Death Over Dinner works to bring people to the dinner table to create social change with the idea that dinners result in action and create deep engagement and profound relationships with participants. To date, Death Over Dinner has been the impetus for thousands of dinners held across the nation and abroad.

Last year more than 1,500 #721 dinners were held throughout the U.S. and the campaign drove more than 20,000 people to the organizations’ websites where they registered to host dinners and downloaded The Conversation Project’s Starter Kit.

Ninety percent of Americans say it’s important to talk about their end-of-life care wishes, yet 30 percent of people actually have that conversation. #721 is committed to changing our national culture from not talking about end-of-life care to talking about it – in thousands of kitchens, living rooms, coffee shops and restaurants across the country. For more information about #721, visit deathoverdinner.org or theconversationproject.org.

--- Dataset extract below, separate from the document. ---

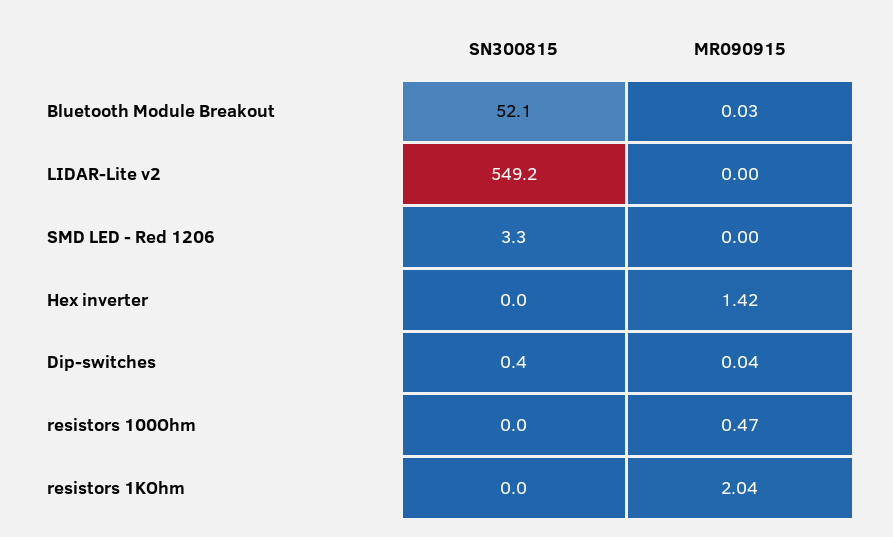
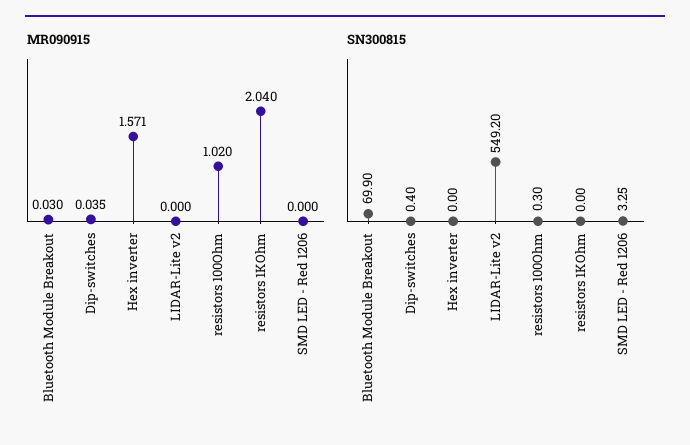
SN300815, Bluetooth Module Breakout: 52.1 -> 69.9
MR090915, Hex inverter: 1.42 -> 1.571
SN300815, resistors 100Ohm: 0 -> 0.3
MR090915, resistors 100Ohm: 0.47 -> 1.02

About The Conversation Project

The Conversation Project, co-founded by Pulitzer Prize-winner Ellen Goodman, launched in collaboration with the Institute for Healthcare Improvement (IHI,) and supported by Cambia Health Foundation, is a public engagement campaign with a goal that is both simple and transformative: to have every person’s end-of-life wishes expressed and respected. Too many people die in a manner they would not choose and too many of their loved ones are left feeling bereaved, guilty, and uncertain. The Conversation Project offers people the tools, guidance, and resources they need to process their final desires for their life and begin talking with their loved ones, in a comfortable setting, about their wishes and preferences. Have you had The Conversation? Learn more at: www.theconversationproject.org.

About Death Over Dinner

Deathoverdinner.org is an interactive website and cultural movement dedicated to giving people the permission and the tools to powerfully discuss end of life with their friends and loved ones. Created by Michael Hebb and developed at the University Of Washington Masters Of Communication Department in collaboration with interactive firm CIVILIZATION, Deathoverdinner.org has already inspired over 40,000 people to break bread and explore the many aspects of mortality, ageing, and the choices we face at the end of our lives.